> **DATA FOR REVIEW**:

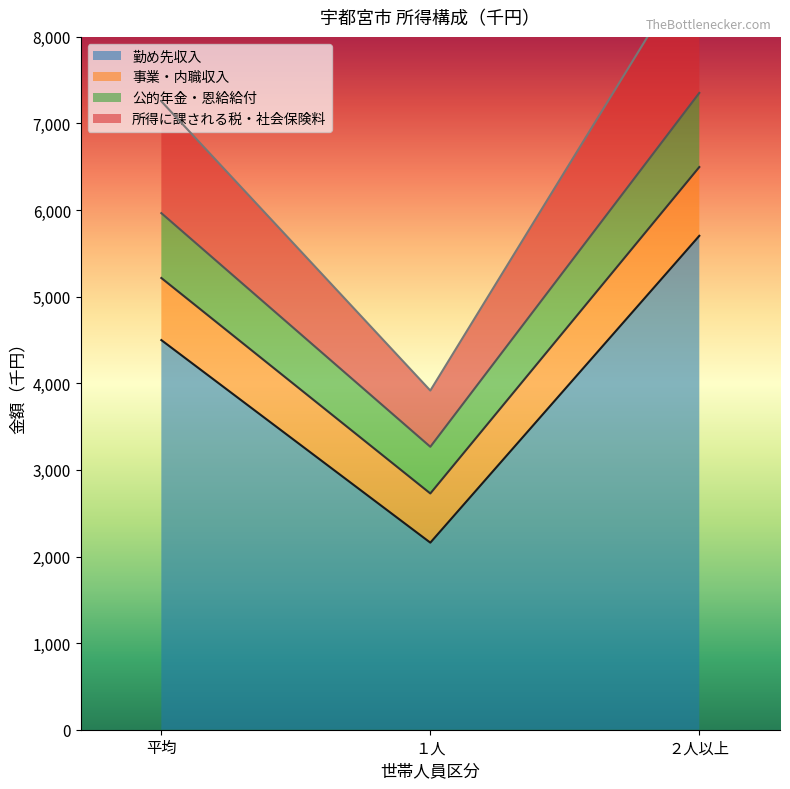

How many categories are shown in the chart?

3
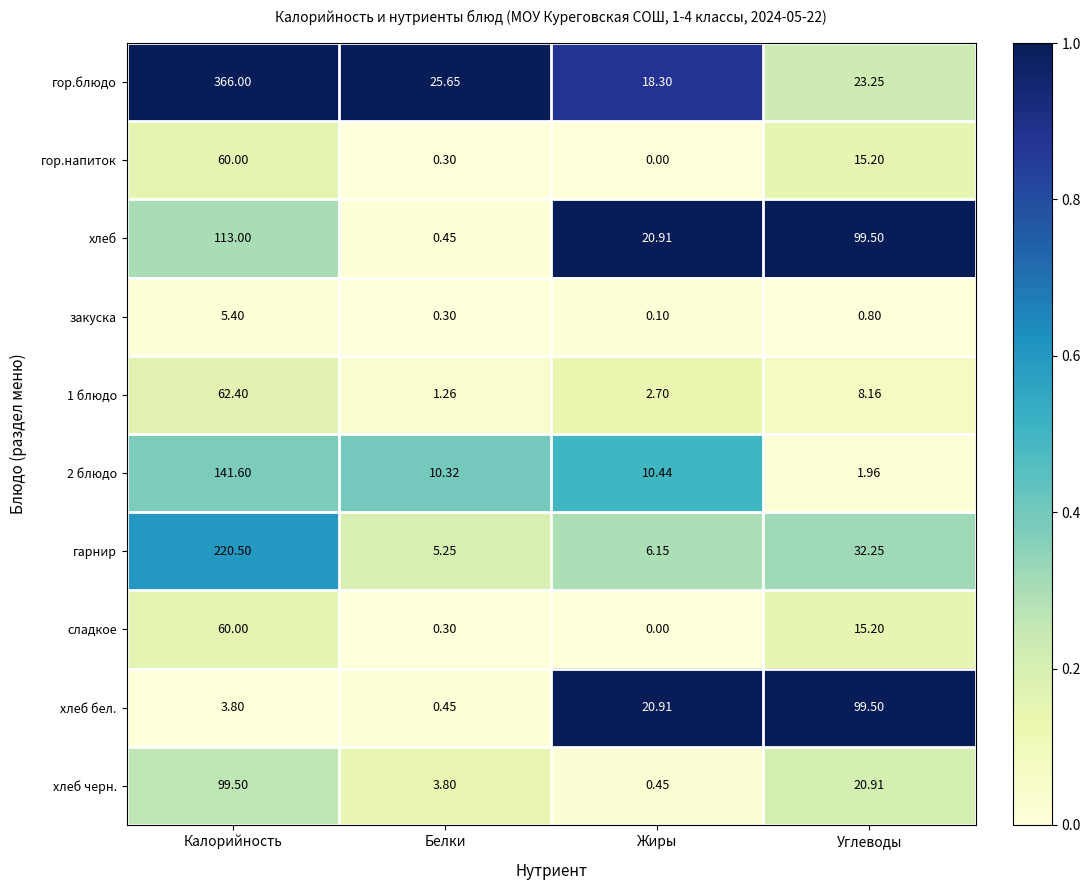

Which series has the largest range (max minus min)?

гор.блюдо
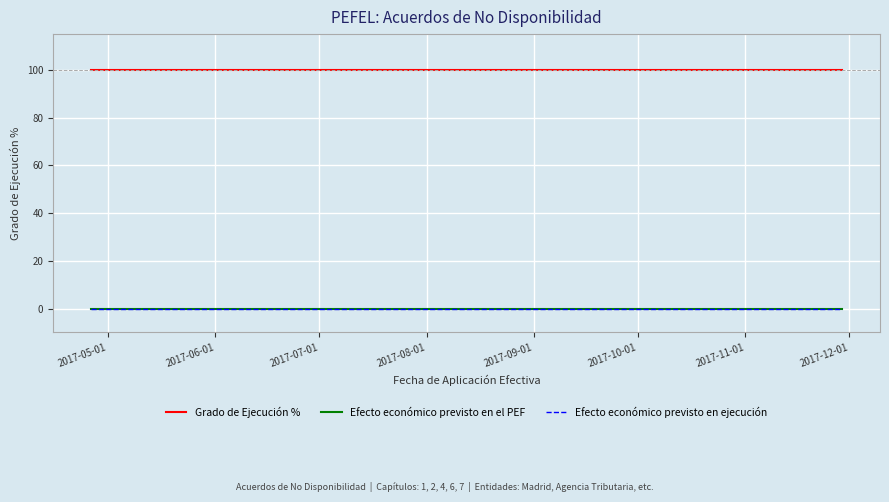

At which category is the sum across all series the highest?

2017-05-01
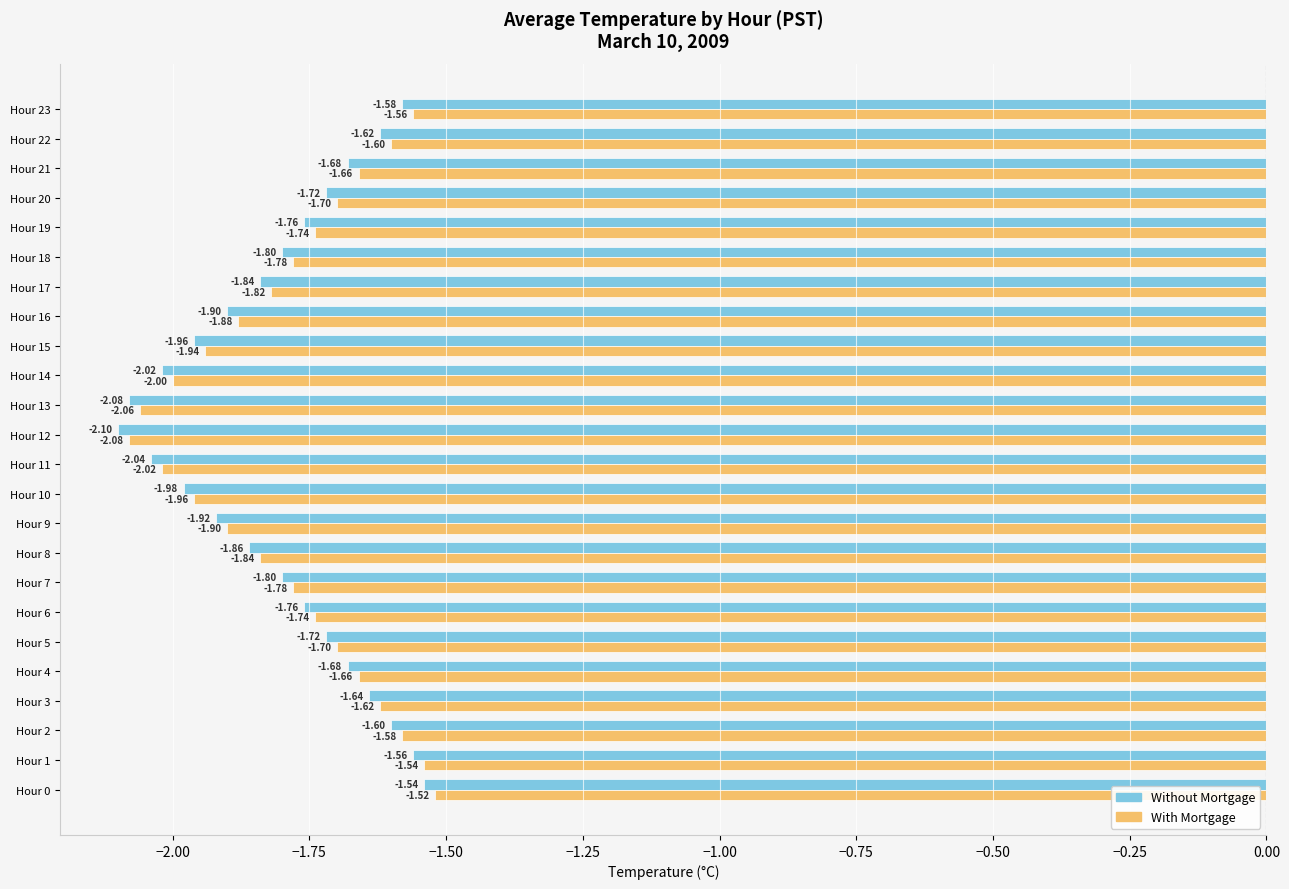

Is the value of Without Mortgage at Hour 17 greater than the value of With Mortgage at Hour 1?

No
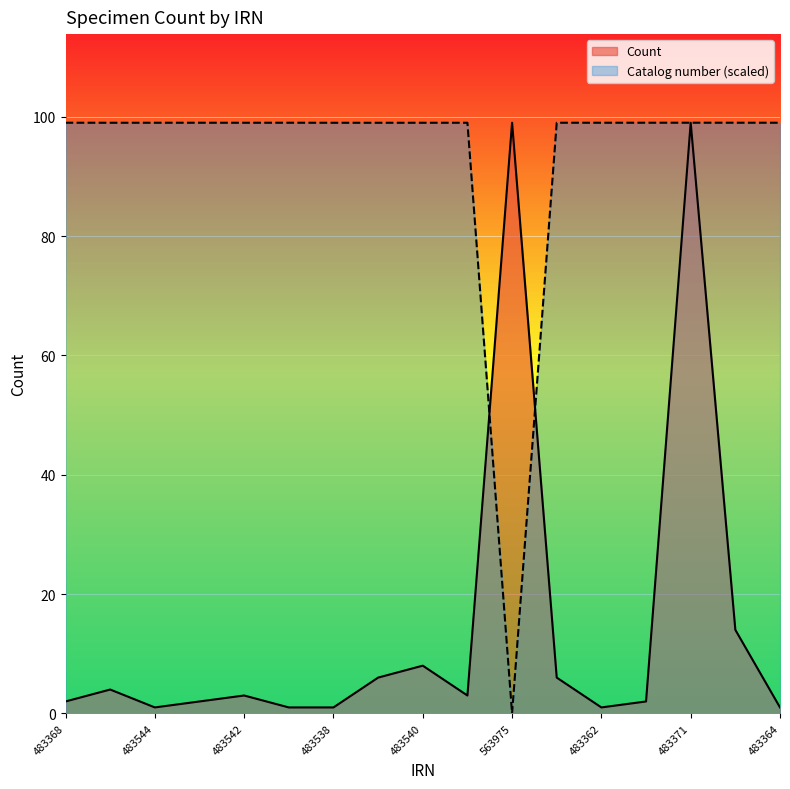

Rank the series by their maximum value, from highest to lowest.

Count, Catalog number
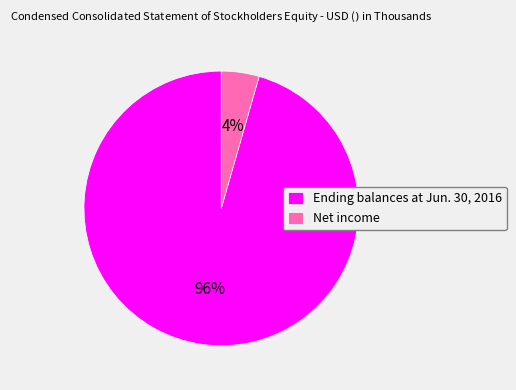

Which category has the smallest portion of the pie?

Net income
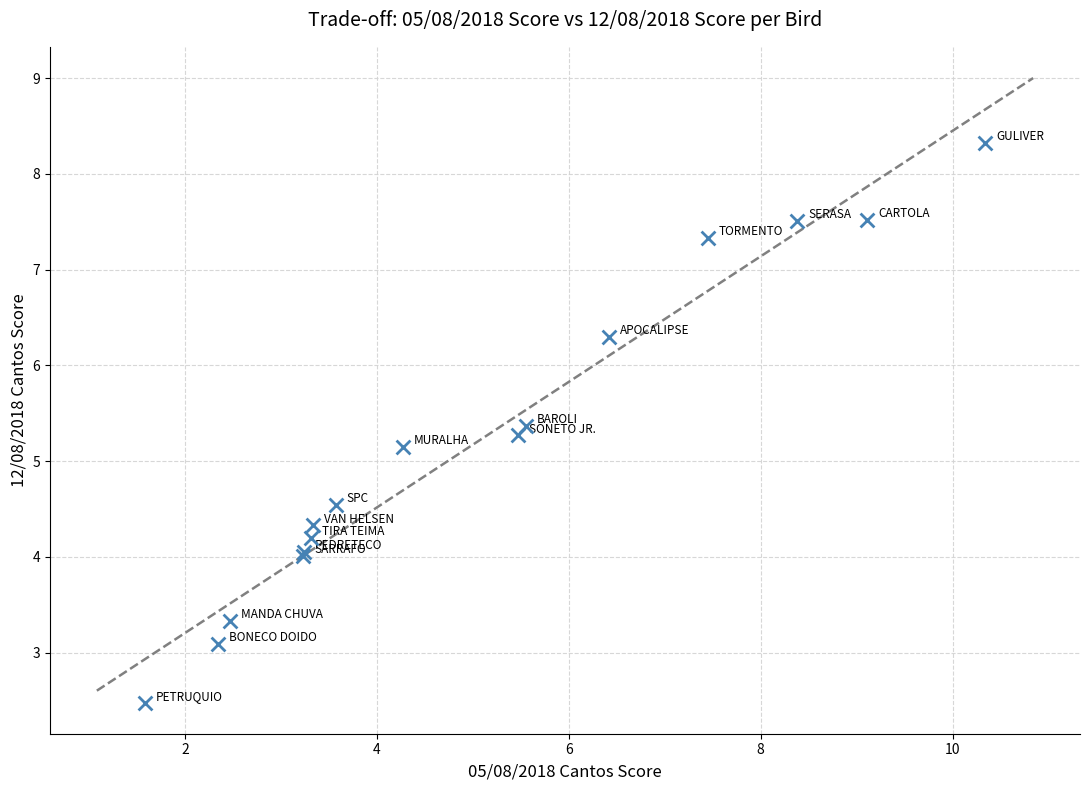

What Y value in the scatter plot is closest to 5?

5.2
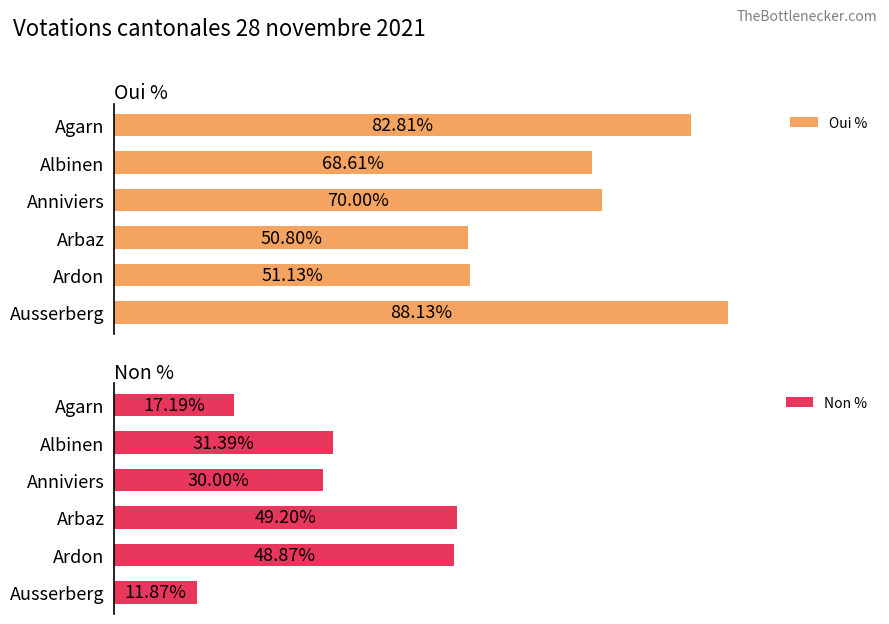

List the labels in order of Oui % value, largest first.

Ausserberg, Agarn, Anniviers, Albinen, Ardon, Arbaz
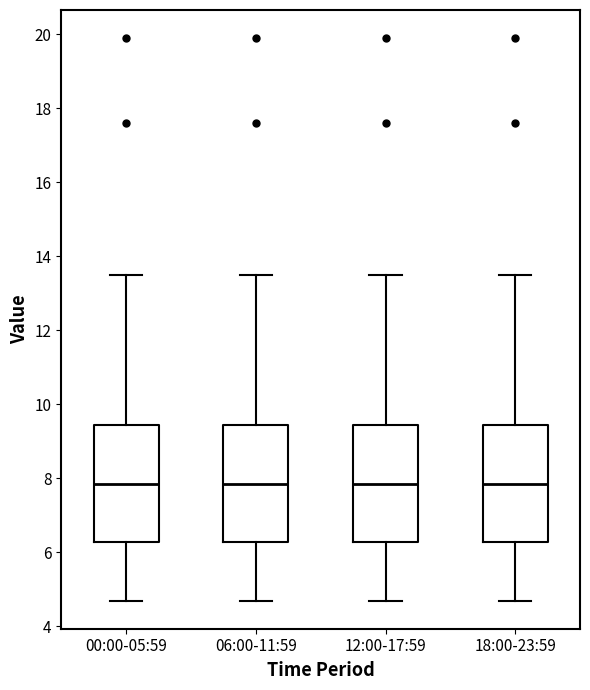

Reading left to right, transcribe this box plot: for each box, give where its median line is, the range the box spans, and where its two whiskers end, as read against the y-axis. The values are not printed on the chart, so give them approximately, as read against the axis.

00:00-05:59: median 7.8, box 6.2 to 9.4, whiskers 4.6 to 13.6
06:00-11:59: median 7.8, box 6.2 to 9.4, whiskers 4.6 to 13.6
12:00-17:59: median 7.8, box 6.2 to 9.4, whiskers 4.6 to 13.6
18:00-23:59: median 7.8, box 6.2 to 9.4, whiskers 4.6 to 13.6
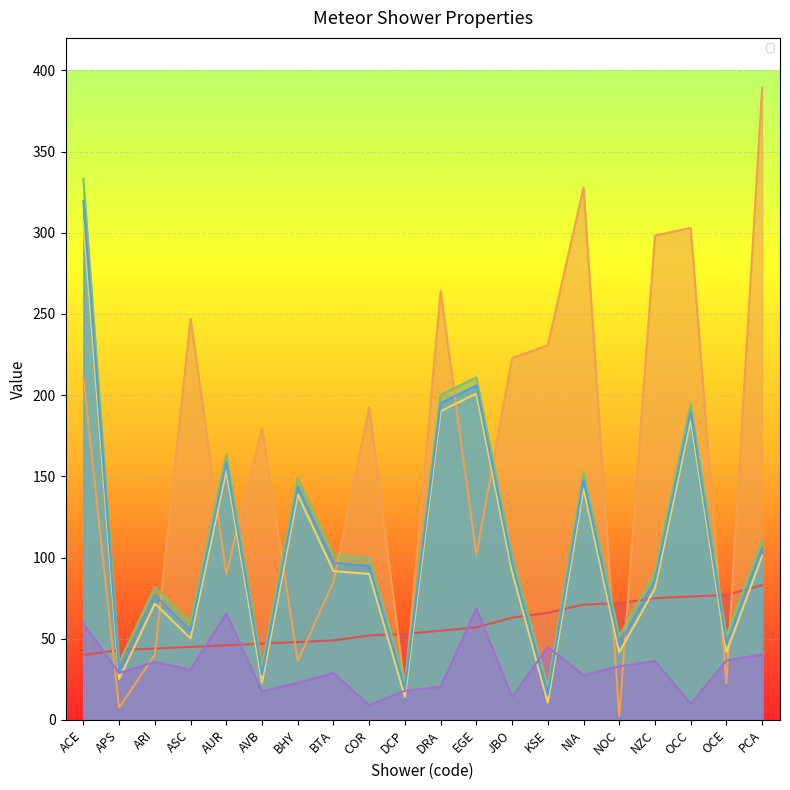

Between COR and KSE, which series saw the biggest shift?

_sol1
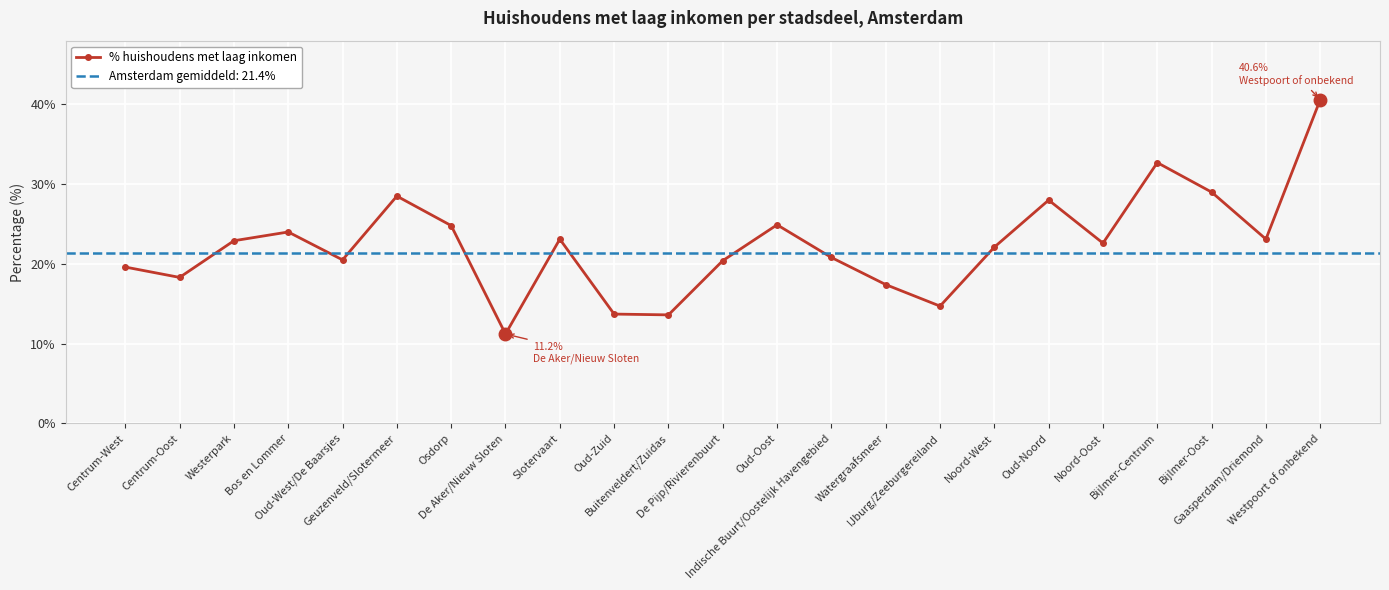

Where does the data first go above 22?

Westerpark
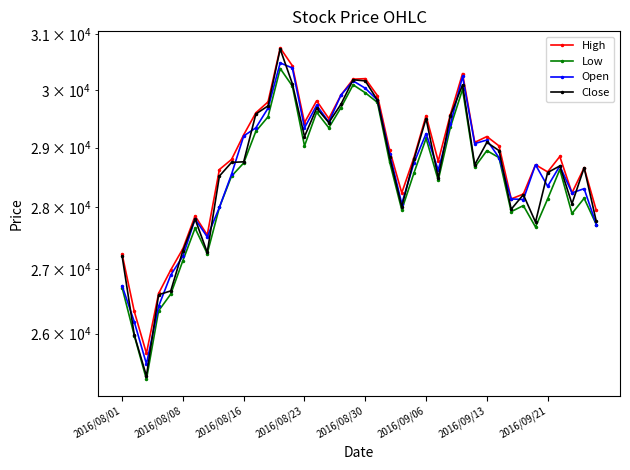

How many lines are shown in the chart?

4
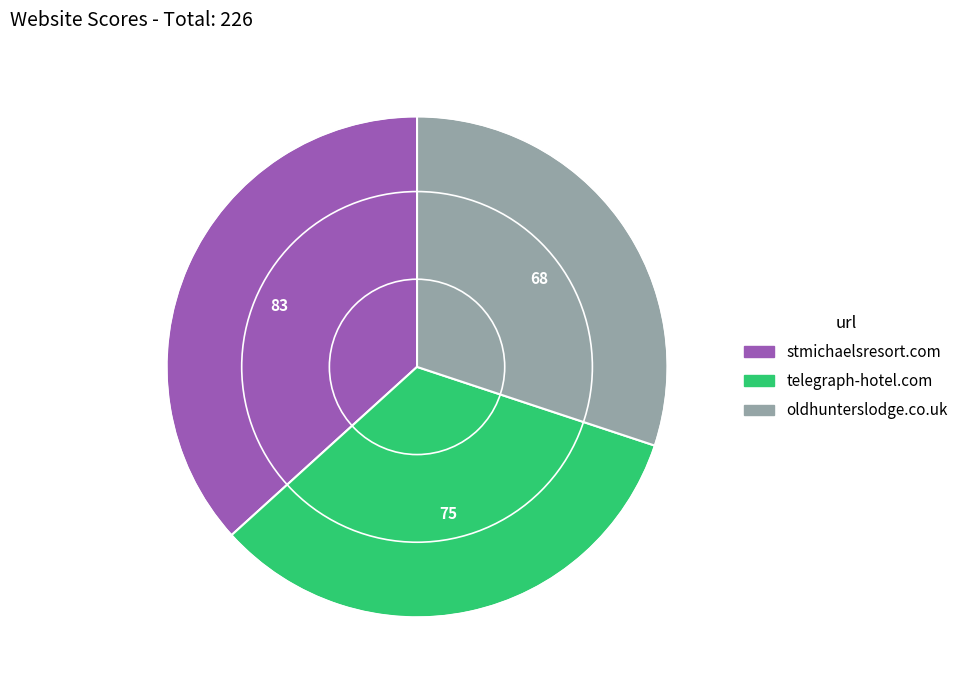

Count the number of slices in the pie.

3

> **TASK DIRECTIONS**: Repeat all of the material above word for word, omitting the pictures.

> **RESULT OF THE TASK**:
How many categories are shown in the chart?

3

Which series has the largest range (max minus min)?

гор.блюдо

At which category is the sum across all series the highest?

2017-05-01

Is the value of Without Mortgage at Hour 17 greater than the value of With Mortgage at Hour 1?

No

Rank the series by their maximum value, from highest to lowest.

Count, Catalog number

Which category has the smallest portion of the pie?

Net income

What Y value in the scatter plot is closest to 5?

5.2

List the labels in order of Oui % value, largest first.

Ausserberg, Agarn, Anniviers, Albinen, Ardon, Arbaz

Reading left to right, transcribe this box plot: for each box, give where its median line is, the range the box spans, and where its two whiskers end, as read against the y-axis. The values are not printed on the chart, so give them approximately, as read against the axis.

00:00-05:59: median 7.8, box 6.2 to 9.4, whiskers 4.6 to 13.6
06:00-11:59: median 7.8, box 6.2 to 9.4, whiskers 4.6 to 13.6
12:00-17:59: median 7.8, box 6.2 to 9.4, whiskers 4.6 to 13.6
18:00-23:59: median 7.8, box 6.2 to 9.4, whiskers 4.6 to 13.6

Between COR and KSE, which series saw the biggest shift?

_sol1

Where does the data first go above 22?

Westerpark

How many lines are shown in the chart?

4

Count the number of slices in the pie.

3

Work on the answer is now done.